Em 13 de abril de 2026, no Copacabana Palace, o Guia MICHELIN Rio de Janeiro & São Paulo fez história ao conceder, pela primeira vez no Brasil e na América Latina, a nota máxima do guia. Um dos dois nomes chamados ao palco foi o Evvai, de Luiz Filipe Souza, em São Paulo — casa que já ostentava duas estrelas e agora entra no grupo mais restrito da alta gastronomia mundial.

3 estrelas MICHELIN

Distinção

Guia MICHELIN Rio de Janeiro & São Paulo 2026, anunciado em 13 de abril de 2026 no Copacabana Palace. Evvai vinha de duas estrelas.

Como Evvai chegou até aqui

A promoção de duas para três estrelas raramente vem de uma virada repentina. No caso de Evvai, é o resultado de anos de ajuste fino em cozinha, salão, carta e cadeia de fornecedores — o tipo de trabalho invisível ao cliente e decisivo para o inspetor.

  • Aberto em São Paulo em 2016 com proposta italiana contemporânea, o Evvai foi ajustando identidade até assumir de forma integral a releitura brasileira do repertório italiano.
  • Recebeu a primeira estrela MICHELIN e, em seguida, a segunda, consolidando presença nas edições do guia dedicadas a Rio de Janeiro e São Paulo.
  • Investiu em menus autorais de longa duração, com pesquisa de produto e narrativa fechada de começo a fim.
  • Em 2026, foi promovido a três estrelas ao lado do Tuju — os dois primeiros da América Latina.

Estrela não se conquista com um prato memorável: se conquista quando o prato memorável é o padrão de todas as noites.

A assinatura da cozinha

Luiz Filipe Souza construiu uma linguagem própria em São Paulo: uma leitura brasileira da tradição italiana, em que técnica europeia e ingrediente nacional deixam de ser citação e passam a ser a mesma receita. É essa clareza de identidade — e não a soma de técnicas — que sustenta um menu capaz de repetir excelência todos os dias.

A cozinha brasileira não precisa pedir licença para ocupar o mesmo lugar das grandes tradições europeias.

Luiz Filipe Souza, Evvai

A operação por trás da estrela

Três estrelas é, antes de tudo, um problema de gestão. Menu degustação exige previsibilidade de compra, brigada treinada, controle de desperdício e uma taxa de ocupação alta o suficiente para pagar uma equipe muito maior do que a de um restaurante convencional do mesmo tamanho.

Por que isso interessa a quem não é chef

A consagração do Evvai muda o mapa da alta gastronomia no continente. Ela cria demanda internacional por São Paulo como destino gastronômico, valoriza a cadeia brasileira de produtores e abre precedente para que outras casas do país sejam avaliadas como candidatas reais ao topo do guia.

Para o empresário de qualquer setor, a leitura útil de Evvai não é o prato: é o método. Um padrão definido com precisão, medido todos os dias e defendido mesmo quando custa mais caro no curto prazo.

O contexto por inteiro

O primeiro passo de qualquer leitura séria é separar tendência de ruído. Movimentos de curto prazo tendem a chamar mais atenção do que mudanças estruturais, mas é a segunda categoria que redefine setores — e ela quase sempre avança de forma silenciosa, sem manchete.

No caso de a consagração de Evvai com três estrelas MICHELIN, a análise ganha precisão quando o foco recai sobre a operação real da empresa — margem, canal e capacidade de entrega.
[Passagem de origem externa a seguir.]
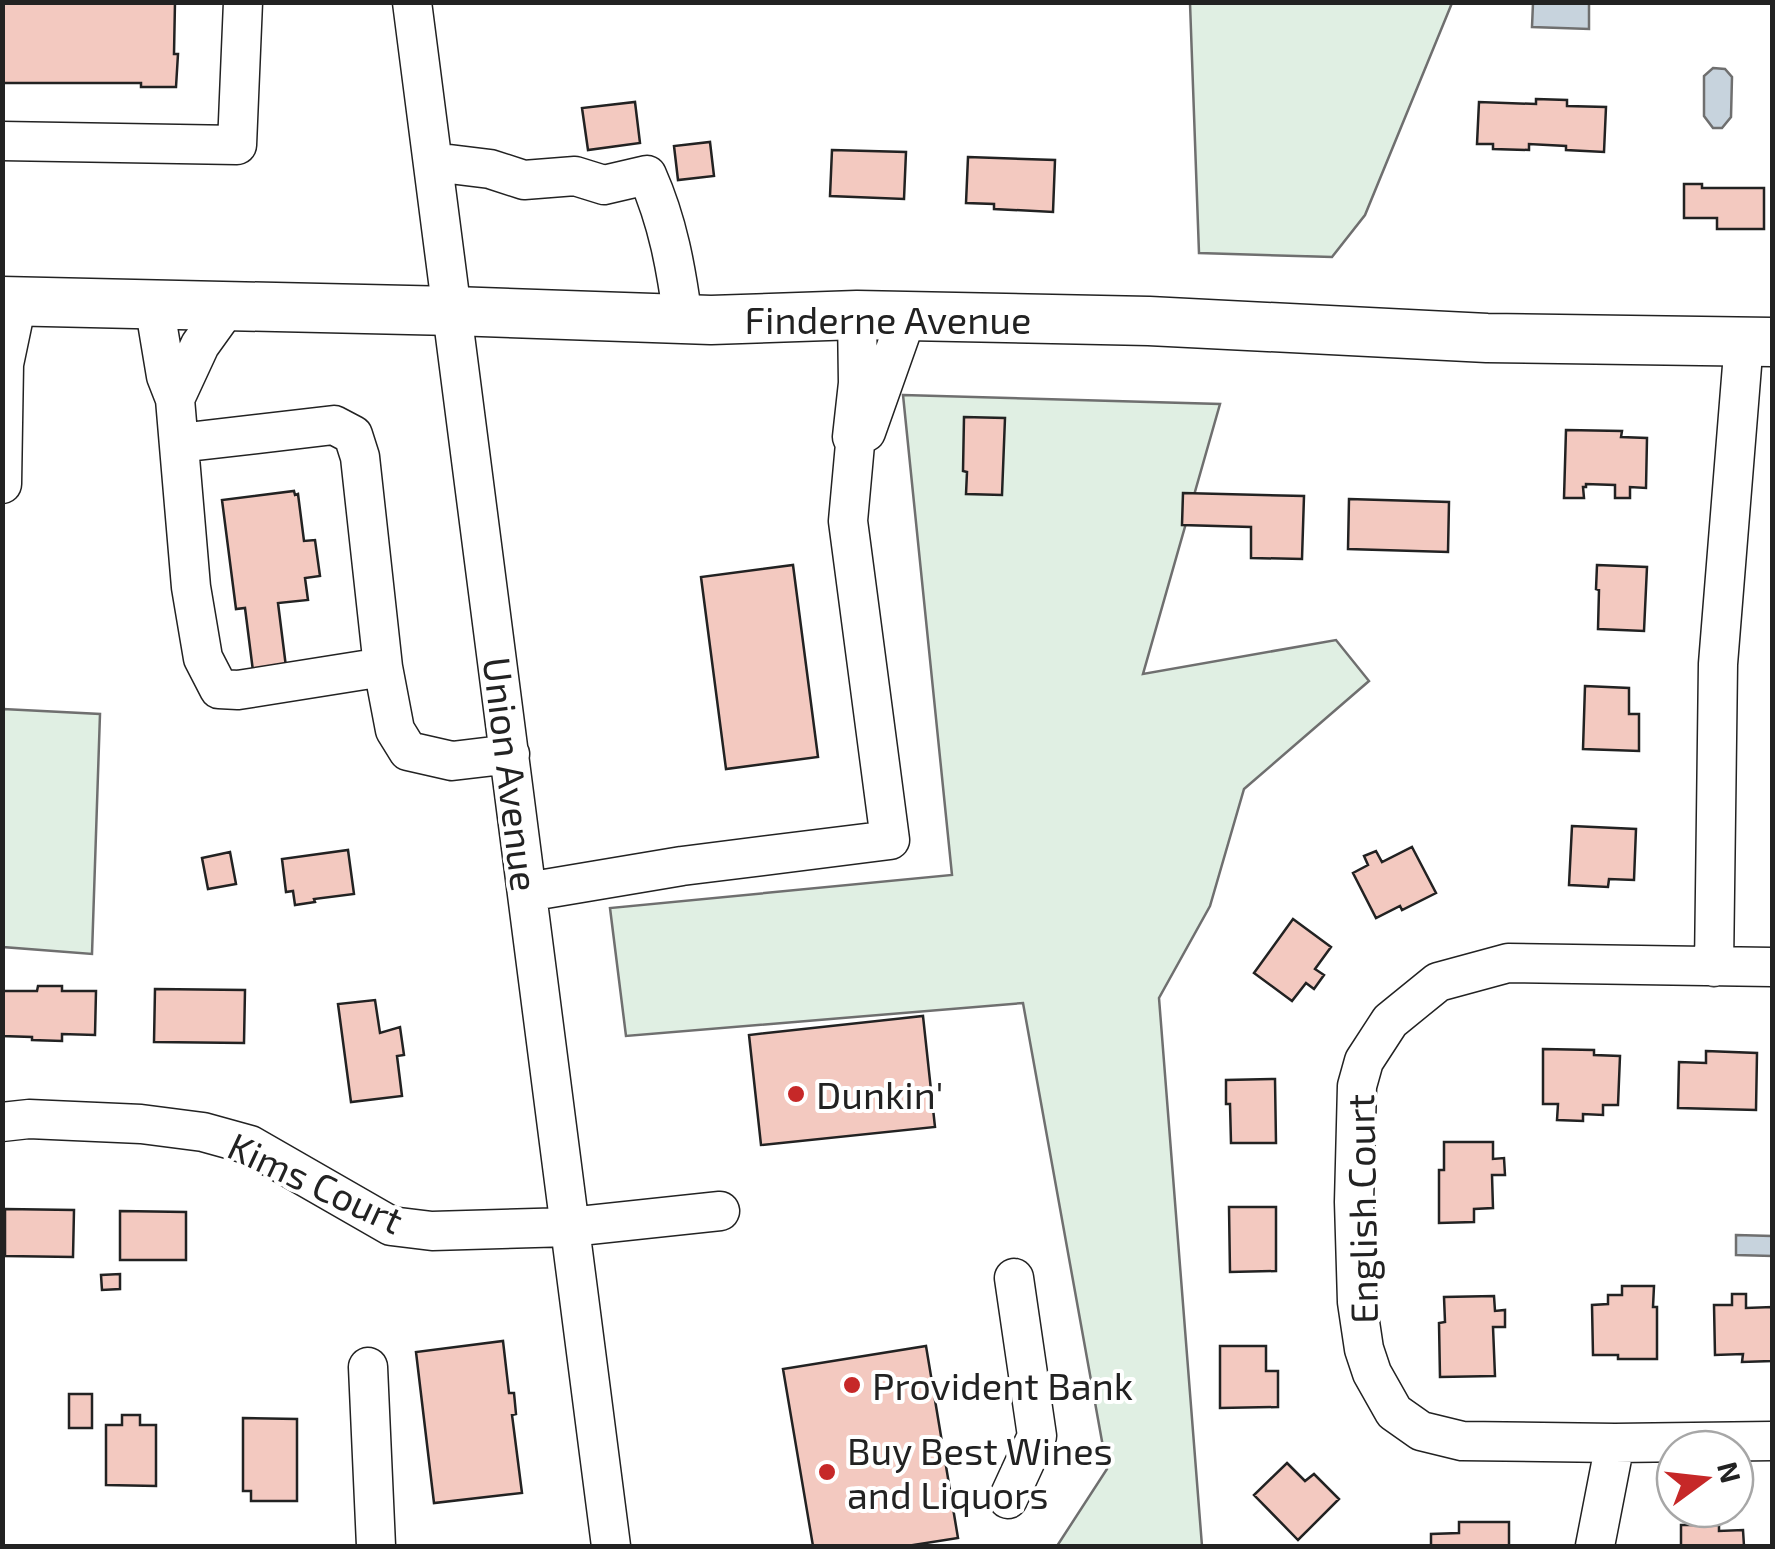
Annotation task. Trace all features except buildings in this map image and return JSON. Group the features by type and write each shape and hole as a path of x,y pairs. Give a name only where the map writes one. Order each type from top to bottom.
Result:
{"main road":[{"name":"Finderne Avenue","path":"10,301 682,319 857,315 1149,321 1487,338 1758,341"}],"street":[{"path":"2,141 237,145 243,2"},
{"name":"Union Avenue","path":"412,2 611,1546"},
{"path":"433,162 490,169 524,180 575,176 604,185 647,175 662,208 676,268 682,319"},
{"path":"2,484 4,364 10,301"},
{"path":"154,304 166,376 175,399 191,587 203,658 219,689 238,690 384,667"},
{"path":"175,399 200,345 228,306"},
{"path":"527,892 682,866 890,840 848,521 858,383 857,315"},
{"path":"855,444 864,440 907,316"},
{"path":"1714,967 1718,664 1758,341"},
{"path":"178,443 334,425 353,435 360,456 394,730 408,752 452,761 510,754"},
{"name":"English Court","path":"1772,968 1508,963 1438,982 1390,1020 1364,1061 1358,1086 1354,1202 1357,1302 1364,1349 1372,1373 1394,1412 1421,1430 1462,1441 1772,1441"},
{"name":"Kims Court","path":"2,1122 29,1119 141,1124 204,1132 250,1145 391,1226 432,1230 570,1227 720,1211"},
{"path":"1008,1499 1037,1436 1014,1278"},
{"path":"368,1367 376,1546"},
{"path":"1595,1546 1615,1443"}],"green space":[{"path":"1190,3 1452,3 1365,215 1332,257 1199,253"},
{"path":"903,395 1220,404 1143,674 1336,640 1369,681 1244,789 1210,906 1159,998 1202,1546 1057,1546 1107,1469 1023,1003 626,1036 610,908 952,875"},
{"path":"3,709 100,714 92,954 3,947"}],"shaded area":[{"path":"1533,3 1589,3 1589,29 1532,27"},
{"path":"1713,68 1725,69 1732,77 1731,117 1722,128 1713,128 1704,116 1704,76"},
{"path":"1736,1235 1772,1236 1772,1256 1736,1255"}],"place":[{"name":"Dunkin'","path":"796,1094"},
{"name":"Provident Bank","path":"852,1385"},
{"name":"Buy Best Wines and Liquors","path":"827,1472"}]}
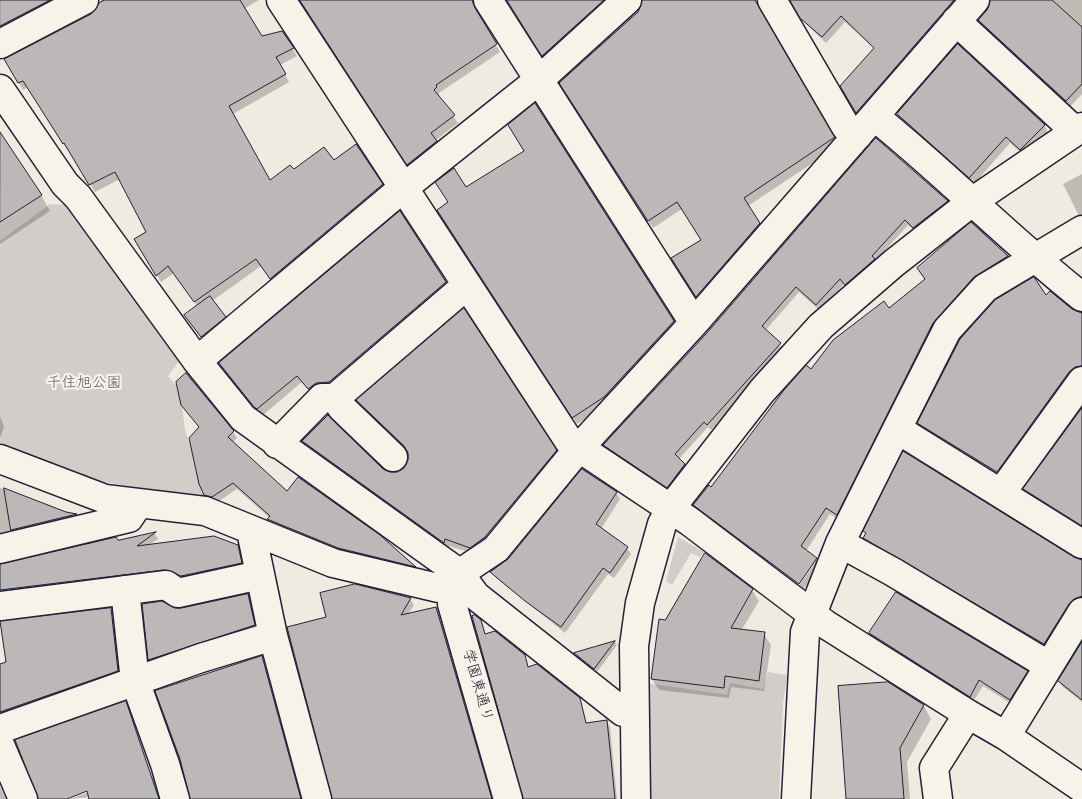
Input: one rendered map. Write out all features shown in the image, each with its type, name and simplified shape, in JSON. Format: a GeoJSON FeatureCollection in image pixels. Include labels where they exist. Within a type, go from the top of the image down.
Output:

É nesse nível de detalhe que aparecem as escolhas que realmente movem o resultado, e não apenas as que rendem boa apresentação.

A mecânica da vantagem

Na prática, o que diferencia empresas que atravessam ciclos difíceis é a granularidade com que elas conhecem o próprio negócio. Saber a margem por produto, por canal e por região transforma discussões de opinião em discussões de evidência — e reduz o tempo entre perceber um problema e corrigi-lo.

Empresas que sustentam crescimento costumam ter um traço em comum pouco glamouroso: previsibilidade. Elas conseguem estimar com razoável precisão quanto custa conquistar um cliente, quanto tempo ele permanece e quanto de caixa a expansão consome antes de devolver resultado.

Onde os planos costumam falhar

Um terceiro risco costuma ser subestimado: a dependência. Um cliente que responde por parte relevante da receita, um fornecedor único ou um sócio que centraliza decisões colocam a empresa em posição frágil justamente no momento em que ela parece mais forte.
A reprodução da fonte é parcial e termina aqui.